Bruno Decriem, ARBR Committee member
Many thanks to all the friends I also want to quote, Elisabeth, Anne-Marie, Arsène, Yves, Jean-Claude and Alcide’s beautiful text for Christian, with others to come, no doubt.
I do not want to make big speeches but only to tell you, and some of you obviously know this, that Christian is my friend, one of my best, and that I share with him more than 35 years of common political and associative struggles.
I love him more than anything. That’s the way it is ! I cannot and could not bring myself to write in the past tense.
His departure has struck me insanely hard, even though, as he told me the last time I visited him, he was a materialist and it was the logic of things while I, an idealist, did not accept death, neither mine, nor that of others, and still less that of my family, of which I always considered him a part.
Thank you for all your tributes of affection, which he deserved !
Jean-Claude Martinage, Assistant Treasurer
All your messages, Elisabeth, Anne-Marie, Arsène, Yves, Bruno, ...are very moving. They augment Alcide’s very fine tribute.

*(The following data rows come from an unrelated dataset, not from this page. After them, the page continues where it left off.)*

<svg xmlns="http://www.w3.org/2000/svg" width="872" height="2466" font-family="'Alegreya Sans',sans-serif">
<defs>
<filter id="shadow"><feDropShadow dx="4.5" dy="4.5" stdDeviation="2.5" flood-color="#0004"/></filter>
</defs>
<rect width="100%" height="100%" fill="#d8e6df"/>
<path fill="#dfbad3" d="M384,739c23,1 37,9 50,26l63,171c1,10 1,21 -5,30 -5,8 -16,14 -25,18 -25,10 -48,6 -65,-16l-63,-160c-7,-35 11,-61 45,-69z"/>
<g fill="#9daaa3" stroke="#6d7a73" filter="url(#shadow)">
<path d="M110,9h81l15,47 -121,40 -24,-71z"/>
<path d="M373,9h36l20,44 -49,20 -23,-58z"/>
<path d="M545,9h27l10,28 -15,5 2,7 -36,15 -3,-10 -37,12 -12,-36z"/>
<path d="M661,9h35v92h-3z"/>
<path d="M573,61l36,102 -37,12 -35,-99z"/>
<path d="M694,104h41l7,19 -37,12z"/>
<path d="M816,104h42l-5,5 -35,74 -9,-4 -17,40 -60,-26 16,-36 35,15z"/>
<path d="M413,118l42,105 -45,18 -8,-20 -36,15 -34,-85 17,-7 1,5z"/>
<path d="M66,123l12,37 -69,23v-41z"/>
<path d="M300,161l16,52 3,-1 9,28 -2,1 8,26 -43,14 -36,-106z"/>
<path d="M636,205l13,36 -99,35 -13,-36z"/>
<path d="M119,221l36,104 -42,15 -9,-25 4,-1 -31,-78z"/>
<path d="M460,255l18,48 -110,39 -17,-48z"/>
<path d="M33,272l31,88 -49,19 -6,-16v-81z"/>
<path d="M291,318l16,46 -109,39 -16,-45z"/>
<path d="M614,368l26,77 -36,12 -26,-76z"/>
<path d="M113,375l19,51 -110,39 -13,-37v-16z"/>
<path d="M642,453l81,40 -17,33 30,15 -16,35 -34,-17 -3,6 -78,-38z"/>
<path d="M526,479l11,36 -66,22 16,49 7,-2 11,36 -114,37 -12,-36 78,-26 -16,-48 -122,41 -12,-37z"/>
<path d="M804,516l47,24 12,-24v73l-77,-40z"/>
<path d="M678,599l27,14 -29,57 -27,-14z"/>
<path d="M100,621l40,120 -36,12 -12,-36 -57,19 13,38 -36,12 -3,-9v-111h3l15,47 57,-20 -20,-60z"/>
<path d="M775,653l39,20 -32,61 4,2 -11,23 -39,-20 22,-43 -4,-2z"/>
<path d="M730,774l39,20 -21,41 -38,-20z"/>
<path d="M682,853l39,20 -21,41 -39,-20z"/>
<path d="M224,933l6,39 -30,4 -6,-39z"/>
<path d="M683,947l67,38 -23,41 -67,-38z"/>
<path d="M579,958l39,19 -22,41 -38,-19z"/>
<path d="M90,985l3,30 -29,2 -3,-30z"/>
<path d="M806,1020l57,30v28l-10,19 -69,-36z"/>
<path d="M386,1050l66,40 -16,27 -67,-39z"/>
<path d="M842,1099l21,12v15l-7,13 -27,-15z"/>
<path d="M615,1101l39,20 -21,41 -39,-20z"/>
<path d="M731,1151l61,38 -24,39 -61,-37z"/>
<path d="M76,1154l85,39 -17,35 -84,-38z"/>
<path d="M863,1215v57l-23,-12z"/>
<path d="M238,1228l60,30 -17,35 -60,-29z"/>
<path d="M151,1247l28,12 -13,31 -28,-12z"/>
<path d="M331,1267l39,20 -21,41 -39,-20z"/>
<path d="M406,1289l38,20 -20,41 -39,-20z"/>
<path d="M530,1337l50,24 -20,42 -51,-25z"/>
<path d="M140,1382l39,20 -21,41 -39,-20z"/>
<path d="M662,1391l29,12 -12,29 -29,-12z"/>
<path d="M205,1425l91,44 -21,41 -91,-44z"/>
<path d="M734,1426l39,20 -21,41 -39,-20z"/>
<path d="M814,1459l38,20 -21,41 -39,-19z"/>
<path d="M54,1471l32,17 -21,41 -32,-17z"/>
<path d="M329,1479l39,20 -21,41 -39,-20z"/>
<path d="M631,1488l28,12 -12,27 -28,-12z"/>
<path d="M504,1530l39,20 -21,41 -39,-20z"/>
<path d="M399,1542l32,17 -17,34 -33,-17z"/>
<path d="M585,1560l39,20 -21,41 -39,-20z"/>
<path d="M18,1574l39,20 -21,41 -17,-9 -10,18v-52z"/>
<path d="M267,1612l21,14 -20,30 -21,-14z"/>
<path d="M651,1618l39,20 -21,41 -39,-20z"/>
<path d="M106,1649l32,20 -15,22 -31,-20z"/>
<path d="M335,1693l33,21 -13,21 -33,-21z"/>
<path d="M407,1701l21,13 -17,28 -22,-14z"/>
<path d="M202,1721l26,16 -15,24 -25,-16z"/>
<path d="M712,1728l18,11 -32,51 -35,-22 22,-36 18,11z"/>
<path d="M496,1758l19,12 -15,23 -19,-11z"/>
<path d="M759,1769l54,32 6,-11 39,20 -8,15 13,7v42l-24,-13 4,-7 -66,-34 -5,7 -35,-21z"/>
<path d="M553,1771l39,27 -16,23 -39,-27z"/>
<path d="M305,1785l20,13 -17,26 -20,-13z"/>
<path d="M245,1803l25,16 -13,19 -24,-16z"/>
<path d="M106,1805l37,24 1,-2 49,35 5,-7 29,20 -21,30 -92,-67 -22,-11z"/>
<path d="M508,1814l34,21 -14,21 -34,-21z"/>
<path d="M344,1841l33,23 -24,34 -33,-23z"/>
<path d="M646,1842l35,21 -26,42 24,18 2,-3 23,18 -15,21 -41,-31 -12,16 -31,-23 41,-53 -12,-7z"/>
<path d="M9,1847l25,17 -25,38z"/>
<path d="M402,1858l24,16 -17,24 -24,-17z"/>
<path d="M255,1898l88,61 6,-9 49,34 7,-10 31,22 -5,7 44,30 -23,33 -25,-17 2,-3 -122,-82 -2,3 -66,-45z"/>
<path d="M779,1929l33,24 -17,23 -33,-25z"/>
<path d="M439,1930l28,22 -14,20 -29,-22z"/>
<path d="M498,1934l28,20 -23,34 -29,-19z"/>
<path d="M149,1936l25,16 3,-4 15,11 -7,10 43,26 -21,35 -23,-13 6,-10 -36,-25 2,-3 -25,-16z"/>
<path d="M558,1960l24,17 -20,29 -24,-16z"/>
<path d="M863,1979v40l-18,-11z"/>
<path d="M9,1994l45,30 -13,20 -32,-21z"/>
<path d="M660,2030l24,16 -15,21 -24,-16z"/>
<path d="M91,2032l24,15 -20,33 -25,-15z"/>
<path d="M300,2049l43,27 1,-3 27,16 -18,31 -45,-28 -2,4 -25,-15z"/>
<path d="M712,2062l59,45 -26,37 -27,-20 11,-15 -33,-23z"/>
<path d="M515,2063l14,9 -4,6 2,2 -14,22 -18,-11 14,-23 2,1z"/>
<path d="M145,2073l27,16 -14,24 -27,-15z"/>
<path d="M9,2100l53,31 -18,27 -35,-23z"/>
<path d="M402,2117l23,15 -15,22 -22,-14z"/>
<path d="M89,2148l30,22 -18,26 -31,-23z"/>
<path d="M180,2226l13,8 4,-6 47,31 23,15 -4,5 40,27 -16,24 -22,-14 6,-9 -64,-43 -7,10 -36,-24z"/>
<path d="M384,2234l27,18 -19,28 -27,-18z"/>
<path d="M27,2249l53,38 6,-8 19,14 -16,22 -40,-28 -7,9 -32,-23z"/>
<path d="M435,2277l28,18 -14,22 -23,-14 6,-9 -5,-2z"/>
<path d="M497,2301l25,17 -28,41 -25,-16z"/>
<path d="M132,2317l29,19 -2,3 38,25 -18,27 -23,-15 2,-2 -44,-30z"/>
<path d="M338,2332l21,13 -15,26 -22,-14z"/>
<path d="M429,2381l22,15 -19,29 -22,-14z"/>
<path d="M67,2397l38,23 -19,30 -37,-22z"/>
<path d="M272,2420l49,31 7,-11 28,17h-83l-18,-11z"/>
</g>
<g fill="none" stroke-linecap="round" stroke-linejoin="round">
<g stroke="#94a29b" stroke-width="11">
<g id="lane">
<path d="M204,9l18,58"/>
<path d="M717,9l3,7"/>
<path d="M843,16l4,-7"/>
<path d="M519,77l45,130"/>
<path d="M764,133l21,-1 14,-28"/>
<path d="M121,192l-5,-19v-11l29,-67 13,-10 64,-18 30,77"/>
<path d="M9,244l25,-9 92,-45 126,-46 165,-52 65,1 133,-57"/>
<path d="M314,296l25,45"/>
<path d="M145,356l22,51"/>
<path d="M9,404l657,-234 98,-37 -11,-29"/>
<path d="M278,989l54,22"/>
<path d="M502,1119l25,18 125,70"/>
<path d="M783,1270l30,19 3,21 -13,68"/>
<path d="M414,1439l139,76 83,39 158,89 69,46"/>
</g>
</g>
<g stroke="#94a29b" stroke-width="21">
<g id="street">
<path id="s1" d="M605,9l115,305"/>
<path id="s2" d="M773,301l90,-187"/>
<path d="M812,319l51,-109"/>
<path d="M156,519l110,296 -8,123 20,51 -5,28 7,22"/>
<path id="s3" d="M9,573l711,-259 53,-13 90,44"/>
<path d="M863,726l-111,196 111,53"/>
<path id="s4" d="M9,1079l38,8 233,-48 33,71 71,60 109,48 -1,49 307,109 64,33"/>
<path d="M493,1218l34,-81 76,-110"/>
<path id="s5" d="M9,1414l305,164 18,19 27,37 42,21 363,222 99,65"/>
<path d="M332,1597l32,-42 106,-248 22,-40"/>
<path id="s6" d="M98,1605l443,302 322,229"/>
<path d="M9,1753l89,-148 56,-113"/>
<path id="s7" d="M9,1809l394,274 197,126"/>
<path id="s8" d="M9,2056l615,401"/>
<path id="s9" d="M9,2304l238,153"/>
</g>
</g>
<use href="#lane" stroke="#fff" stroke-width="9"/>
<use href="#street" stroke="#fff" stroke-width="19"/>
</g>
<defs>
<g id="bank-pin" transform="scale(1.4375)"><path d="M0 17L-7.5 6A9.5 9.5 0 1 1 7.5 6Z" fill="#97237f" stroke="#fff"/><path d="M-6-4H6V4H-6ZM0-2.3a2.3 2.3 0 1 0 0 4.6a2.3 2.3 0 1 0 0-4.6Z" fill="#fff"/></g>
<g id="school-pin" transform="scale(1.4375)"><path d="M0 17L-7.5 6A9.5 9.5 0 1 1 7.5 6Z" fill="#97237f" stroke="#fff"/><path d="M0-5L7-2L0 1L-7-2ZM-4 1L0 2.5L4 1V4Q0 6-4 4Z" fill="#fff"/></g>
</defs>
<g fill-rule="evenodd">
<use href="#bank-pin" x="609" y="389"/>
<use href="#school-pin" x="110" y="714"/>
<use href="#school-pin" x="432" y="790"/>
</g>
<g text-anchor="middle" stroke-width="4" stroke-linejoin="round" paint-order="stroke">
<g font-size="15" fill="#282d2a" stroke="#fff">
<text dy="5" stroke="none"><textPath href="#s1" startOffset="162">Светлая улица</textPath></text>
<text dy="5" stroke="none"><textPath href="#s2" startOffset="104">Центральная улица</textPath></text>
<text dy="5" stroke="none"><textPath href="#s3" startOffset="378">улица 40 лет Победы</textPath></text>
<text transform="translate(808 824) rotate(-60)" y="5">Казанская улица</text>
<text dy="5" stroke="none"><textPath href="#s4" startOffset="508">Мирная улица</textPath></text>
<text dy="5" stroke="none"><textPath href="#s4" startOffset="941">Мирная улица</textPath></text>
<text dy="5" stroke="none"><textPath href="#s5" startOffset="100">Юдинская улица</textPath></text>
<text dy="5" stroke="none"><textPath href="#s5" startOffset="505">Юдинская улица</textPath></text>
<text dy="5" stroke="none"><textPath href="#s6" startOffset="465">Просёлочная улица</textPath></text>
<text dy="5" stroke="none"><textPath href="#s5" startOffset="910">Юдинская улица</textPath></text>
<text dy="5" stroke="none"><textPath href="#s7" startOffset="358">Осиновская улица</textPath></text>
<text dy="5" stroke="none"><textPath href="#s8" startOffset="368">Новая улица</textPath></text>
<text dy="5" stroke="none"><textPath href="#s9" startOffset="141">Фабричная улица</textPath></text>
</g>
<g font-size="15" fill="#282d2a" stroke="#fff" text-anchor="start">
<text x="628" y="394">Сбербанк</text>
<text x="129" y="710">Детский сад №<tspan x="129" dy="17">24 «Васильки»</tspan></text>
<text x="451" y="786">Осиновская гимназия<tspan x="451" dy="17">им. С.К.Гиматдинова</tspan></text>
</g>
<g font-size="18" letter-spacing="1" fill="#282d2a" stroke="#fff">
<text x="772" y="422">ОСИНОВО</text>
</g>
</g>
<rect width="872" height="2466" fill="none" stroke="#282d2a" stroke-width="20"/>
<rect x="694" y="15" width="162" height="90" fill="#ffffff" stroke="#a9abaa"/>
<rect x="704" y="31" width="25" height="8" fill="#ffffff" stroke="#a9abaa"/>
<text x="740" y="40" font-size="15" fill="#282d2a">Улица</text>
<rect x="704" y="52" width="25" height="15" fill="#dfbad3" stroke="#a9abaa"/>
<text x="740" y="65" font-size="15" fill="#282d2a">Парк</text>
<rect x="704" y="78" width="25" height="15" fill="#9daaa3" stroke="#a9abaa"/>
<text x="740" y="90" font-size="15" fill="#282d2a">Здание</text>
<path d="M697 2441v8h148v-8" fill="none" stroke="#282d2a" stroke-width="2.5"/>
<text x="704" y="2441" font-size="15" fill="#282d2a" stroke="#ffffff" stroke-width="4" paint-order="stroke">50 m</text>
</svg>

For all of us and for all those who knew him, Christian was a model, a man of duty, upright, courageous, who fought all his life for his convictions.
A sentence by Jaurès is for me the exact reflection of Christian and his life.
"The essential thing is that we act according to our ideals,... and that we do men’s work while waiting to lie down forever in silence and the night.”